What is expected: Only lines holding the word "where" are wanted. Copy them from the listing below.
[Data extract Boundary: Start]
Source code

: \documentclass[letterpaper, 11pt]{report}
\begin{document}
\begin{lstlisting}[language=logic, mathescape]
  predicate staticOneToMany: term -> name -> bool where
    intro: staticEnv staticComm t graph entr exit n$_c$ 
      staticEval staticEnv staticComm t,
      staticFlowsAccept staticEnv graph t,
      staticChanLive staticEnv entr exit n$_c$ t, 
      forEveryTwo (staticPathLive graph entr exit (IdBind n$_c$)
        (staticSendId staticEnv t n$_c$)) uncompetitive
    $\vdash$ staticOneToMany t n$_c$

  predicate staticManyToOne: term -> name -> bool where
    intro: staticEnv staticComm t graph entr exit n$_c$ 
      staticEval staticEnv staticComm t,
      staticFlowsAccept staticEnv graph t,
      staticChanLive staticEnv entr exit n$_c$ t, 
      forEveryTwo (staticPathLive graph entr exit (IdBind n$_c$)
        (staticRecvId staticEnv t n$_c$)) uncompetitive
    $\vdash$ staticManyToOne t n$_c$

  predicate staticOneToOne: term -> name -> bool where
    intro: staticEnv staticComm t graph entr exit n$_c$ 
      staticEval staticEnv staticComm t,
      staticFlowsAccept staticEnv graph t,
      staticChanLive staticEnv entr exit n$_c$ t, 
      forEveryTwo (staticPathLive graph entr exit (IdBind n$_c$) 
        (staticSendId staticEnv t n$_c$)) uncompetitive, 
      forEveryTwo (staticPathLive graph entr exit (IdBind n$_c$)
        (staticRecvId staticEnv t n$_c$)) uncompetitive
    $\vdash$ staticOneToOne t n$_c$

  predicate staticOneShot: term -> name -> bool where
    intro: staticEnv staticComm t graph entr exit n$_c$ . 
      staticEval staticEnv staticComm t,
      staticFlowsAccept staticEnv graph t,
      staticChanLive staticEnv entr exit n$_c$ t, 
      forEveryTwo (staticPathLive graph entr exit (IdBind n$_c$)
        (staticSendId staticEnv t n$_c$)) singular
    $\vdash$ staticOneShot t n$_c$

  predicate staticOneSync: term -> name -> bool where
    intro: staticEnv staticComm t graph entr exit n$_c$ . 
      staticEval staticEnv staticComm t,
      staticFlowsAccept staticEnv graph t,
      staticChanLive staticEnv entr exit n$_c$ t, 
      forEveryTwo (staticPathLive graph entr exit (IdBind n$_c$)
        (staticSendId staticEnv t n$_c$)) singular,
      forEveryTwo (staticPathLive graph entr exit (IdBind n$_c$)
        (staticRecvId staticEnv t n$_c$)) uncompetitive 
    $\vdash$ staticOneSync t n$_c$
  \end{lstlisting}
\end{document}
[Data extract Boundary: End]
Finished exercise:
  predicate staticOneToMany: term -> name -> bool where
  predicate staticManyToOne: term -> name -> bool where
  predicate staticOneToOne: term -> name -> bool where
  predicate staticOneShot: term -> name -> bool where
  predicate staticOneSync: term -> name -> bool where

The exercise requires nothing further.